PLYMOUTH STUDENT ACCOMMODATION PROPERTY MANAGEMENT TERMS AND CONDITIONS
What should you know about Tenancy Deposit Protection?
Tenancy Deposit Protection was introduced in April 2007 as part of the Housing Act 2004 for all assured shorthold tenancies in England and Wales where a deposit was taken, as a way to raise standards in the lettings industry and ensure you are treated fairly at the end of the tenancy.
What are your landlord's legal obligations around Tenancy Deposit Protection?
Your landlord is required to protect your deposit within 30 days of receiving it. Your deposit is considered received from the moment they have the money (whether it’s a cheque, a bank transfer or cash), and not when the funds have cleared.
If they fail to comply with their legal obligations, there are two possible sanctions:
- They cannot end the tenancy or regain possession of your property under section 21 of the Housing Act 1998 until the deposit has been repaid or a court case has ended.
- You can apply to a County Court to receive compensation between once and three times your deposit’s value if:
- you think your deposit is not protected
- you’ve not received information about the scheme your landlord has protected your deposit with.
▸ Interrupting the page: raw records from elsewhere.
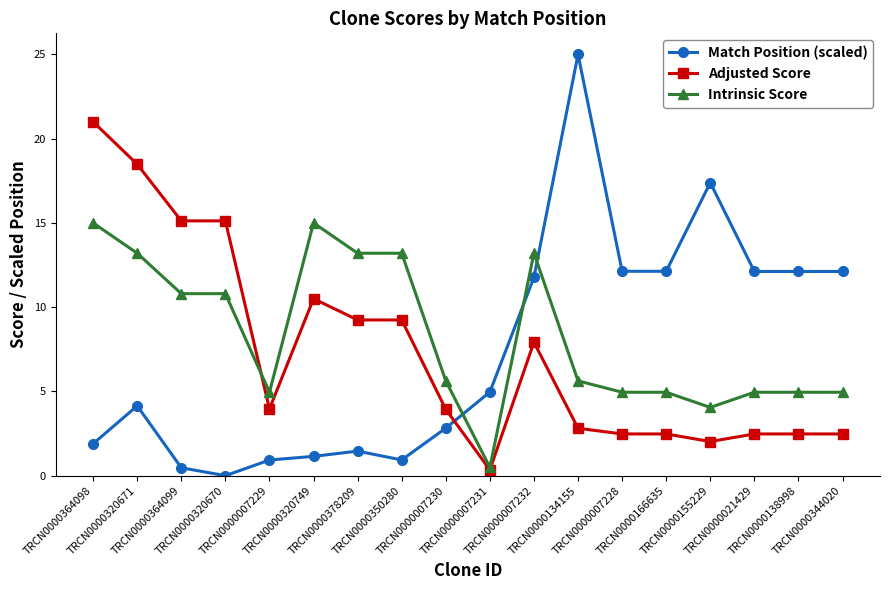

What is the label of the 9th point from the right?

TRCN0000007231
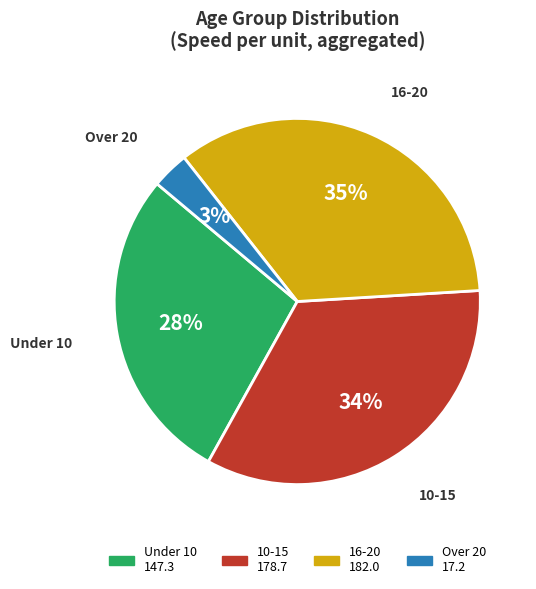

Which has a higher value, Under 10 or 10-15?

10-15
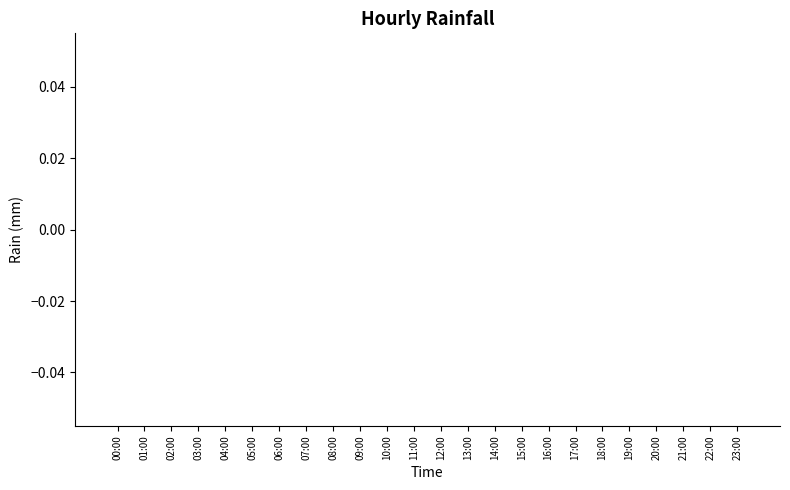

What is the label of the 24th bar from the right?

00:00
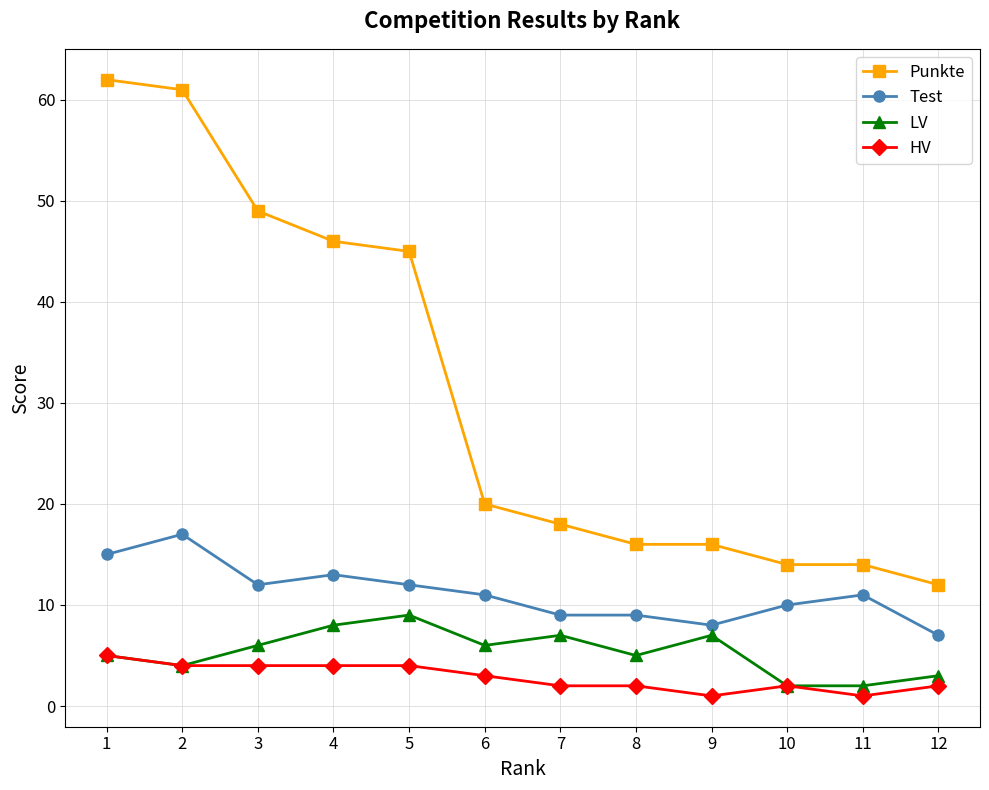

True or false: HV and Punkte intersect in this chart.

False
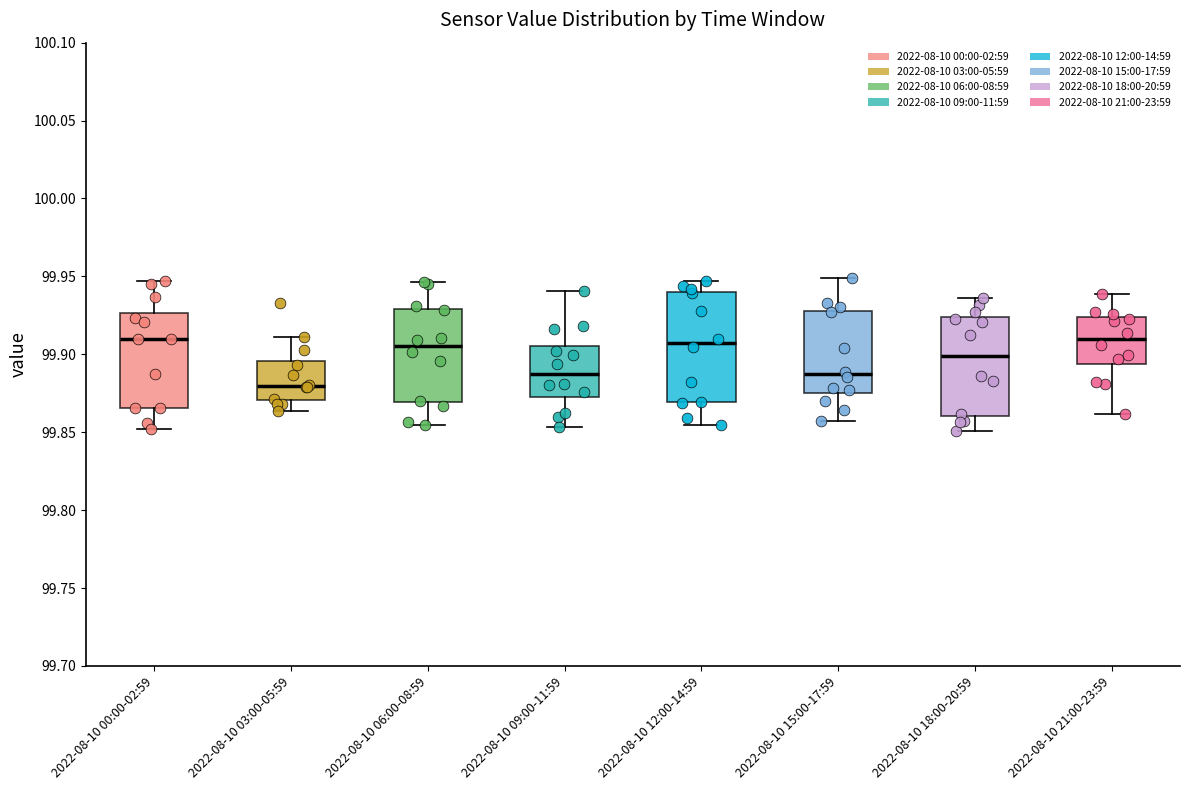

Reading left to right, read every box against the y-axis: the position of its median line, the range the box covers, and the ends of its whiskers. The values are not printed on the chart, so give them approximately, as read against the axis.

2022-08-10 00:00-02:59: median 99.910, box 99.865 to 99.925, whiskers 99.850 to 99.945
2022-08-10 03:00-05:59: median 99.880, box 99.870 to 99.895, whiskers 99.865 to 99.910
2022-08-10 06:00-08:59: median 99.905, box 99.870 to 99.930, whiskers 99.855 to 99.945
2022-08-10 09:00-11:59: median 99.890, box 99.870 to 99.905, whiskers 99.855 to 99.940
2022-08-10 12:00-14:59: median 99.905, box 99.870 to 99.940, whiskers 99.855 to 99.945
2022-08-10 15:00-17:59: median 99.885, box 99.875 to 99.930, whiskers 99.855 to 99.950
2022-08-10 18:00-20:59: median 99.900, box 99.860 to 99.925, whiskers 99.850 to 99.935
2022-08-10 21:00-23:59: median 99.910, box 99.895 to 99.925, whiskers 99.860 to 99.940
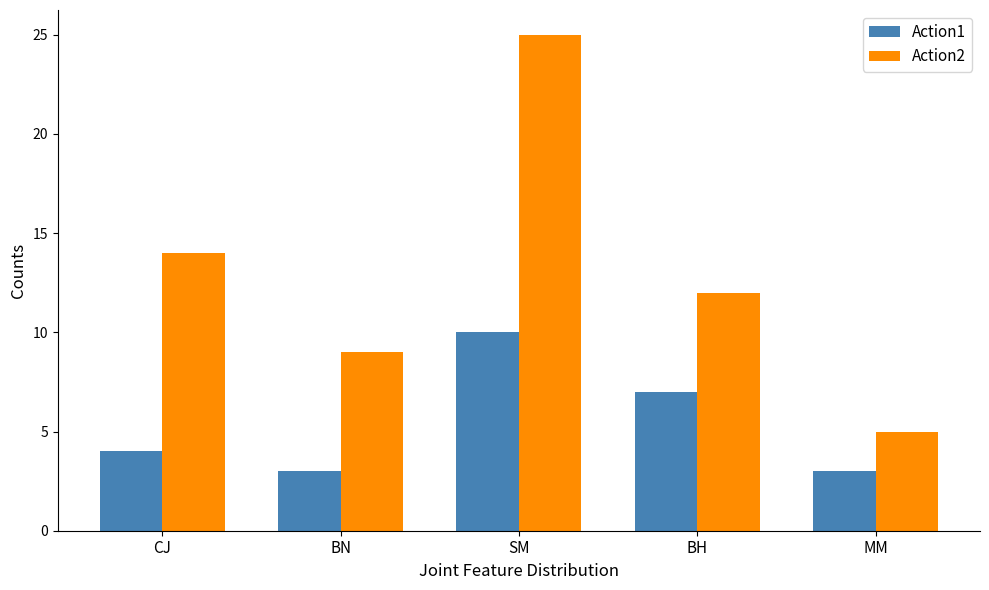

List the series in order of their overall mean, lowest first.

Action1, Action2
You can apply to a County Court to receive compensation between once and three times your deposit’s value if:
The history of Tenancy Deposit Protection
When was it introduced?
The requirement to protect a tenancy deposit taken for an assured shorthold tenancy in England and Wales was introduced on 6 April 2007, following its inclusion in the Housing Act 2004. Initially, deposits needed protecting within 14 calendar days of receipt by the landlord. This was subsequently changed to 30 days on 6 April 2012 as a result of the Localism Bill 2011.
Why was it introduced?
The legislation was introduced because the Government recognised many deposits were being unfairly withheld at the end of a tenancy. Introducing Tenancy Deposit Protection was identified as a way to raise standards in the lettings industry and ensure tenants are treated fairly at the end of the tenancy.
The legislation also introduced standards for the way deposit disputes are handled. All TDP providers need to offer a free Alternative Dispute Resolution (ADR) service for occasions where tenants and landlords can’t agree on how much should be deducted from a deposit.